Interesting, altough Philadelphia has the highest data count, Chicago has the highest number of unique intersections. This tells us that, although Philly has more data, Chicago has the larger share of unique intersections. Does this mean that Chicago has more traffic that Philly? Not necessarily, Chicago can have more intersections but Philadelphia can have more traffic total.

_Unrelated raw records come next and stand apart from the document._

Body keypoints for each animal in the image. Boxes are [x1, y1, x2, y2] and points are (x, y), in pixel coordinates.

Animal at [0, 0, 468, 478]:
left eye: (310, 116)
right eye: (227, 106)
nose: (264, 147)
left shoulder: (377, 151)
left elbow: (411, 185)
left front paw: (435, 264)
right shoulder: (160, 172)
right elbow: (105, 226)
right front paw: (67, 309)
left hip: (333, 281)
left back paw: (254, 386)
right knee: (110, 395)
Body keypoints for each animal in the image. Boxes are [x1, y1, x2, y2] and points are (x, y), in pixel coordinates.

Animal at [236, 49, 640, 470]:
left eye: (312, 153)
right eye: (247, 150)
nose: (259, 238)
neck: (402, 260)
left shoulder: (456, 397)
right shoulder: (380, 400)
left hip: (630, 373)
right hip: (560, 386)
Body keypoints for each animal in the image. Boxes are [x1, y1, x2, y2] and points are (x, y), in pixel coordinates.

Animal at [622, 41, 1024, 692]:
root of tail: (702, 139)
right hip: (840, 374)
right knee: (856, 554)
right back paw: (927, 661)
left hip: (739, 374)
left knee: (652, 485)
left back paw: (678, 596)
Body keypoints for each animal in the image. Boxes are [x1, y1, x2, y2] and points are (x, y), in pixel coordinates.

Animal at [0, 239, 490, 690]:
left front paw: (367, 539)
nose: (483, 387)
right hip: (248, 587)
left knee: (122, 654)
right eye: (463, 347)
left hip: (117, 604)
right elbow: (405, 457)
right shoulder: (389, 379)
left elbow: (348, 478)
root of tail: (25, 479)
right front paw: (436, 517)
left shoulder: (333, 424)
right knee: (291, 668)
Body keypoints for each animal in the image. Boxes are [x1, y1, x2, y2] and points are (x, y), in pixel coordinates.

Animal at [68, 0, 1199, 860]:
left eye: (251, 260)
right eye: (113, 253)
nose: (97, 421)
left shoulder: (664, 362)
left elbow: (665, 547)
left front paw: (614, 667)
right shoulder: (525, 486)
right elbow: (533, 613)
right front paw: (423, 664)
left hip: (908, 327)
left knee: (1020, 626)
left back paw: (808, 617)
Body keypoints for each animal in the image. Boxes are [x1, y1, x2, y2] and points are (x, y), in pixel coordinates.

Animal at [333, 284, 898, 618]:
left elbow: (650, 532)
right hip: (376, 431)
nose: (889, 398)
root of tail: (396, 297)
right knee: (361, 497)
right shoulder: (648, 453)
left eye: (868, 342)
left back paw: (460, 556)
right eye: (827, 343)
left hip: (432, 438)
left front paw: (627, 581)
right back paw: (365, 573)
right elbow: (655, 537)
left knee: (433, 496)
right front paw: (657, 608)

To explore this assumption, let's find out what is the distribution of the traffic by month and week:

In [None]:
# let's see the distribution of traffic by month and date
plt.figure(figsize=(15,12))

plt.subplot(211)
g = sns.countplot(x="Hour", data=df_train, hue='City', dodge=True)
g.set_title("Distribution by hour and city", fontsize=20)
g.set_ylabel("Count",fontsize= 17)
g.set_xlabel("Hours of Day", fontsize=17)
sizes=[]
for p in g.patches:
    height = p.get_height()
    sizes.append(height)

g.set_ylim(0, max(sizes) * 1.15)

plt.subplot(212)
g1 = sns.countplot(x="Month", data=df_train, hue='City', dodge=True)
g1.set_title("Hour Count Distribution by Month and City", fontsize=20)
g1.set_ylabel("Count",fontsize= 17)
g1.set_xlabel("Months", fontsize=17)
sizes=[]
for p in g1.patches:
    height = p.get_height()
    sizes.append(height)

g1.set_ylim(0, max(sizes) * 1.15)

plt.subplots_adjust(hspace = 0.3)

plt.show()

Again, philly comes out on top when it comes to count of traffic data. However this still doesn't give enough support to the theory that Philly has more traffic simply because it has more data. We could check this assumption by seeing how much actual stopping there is in philly traffic vs other city's traffic.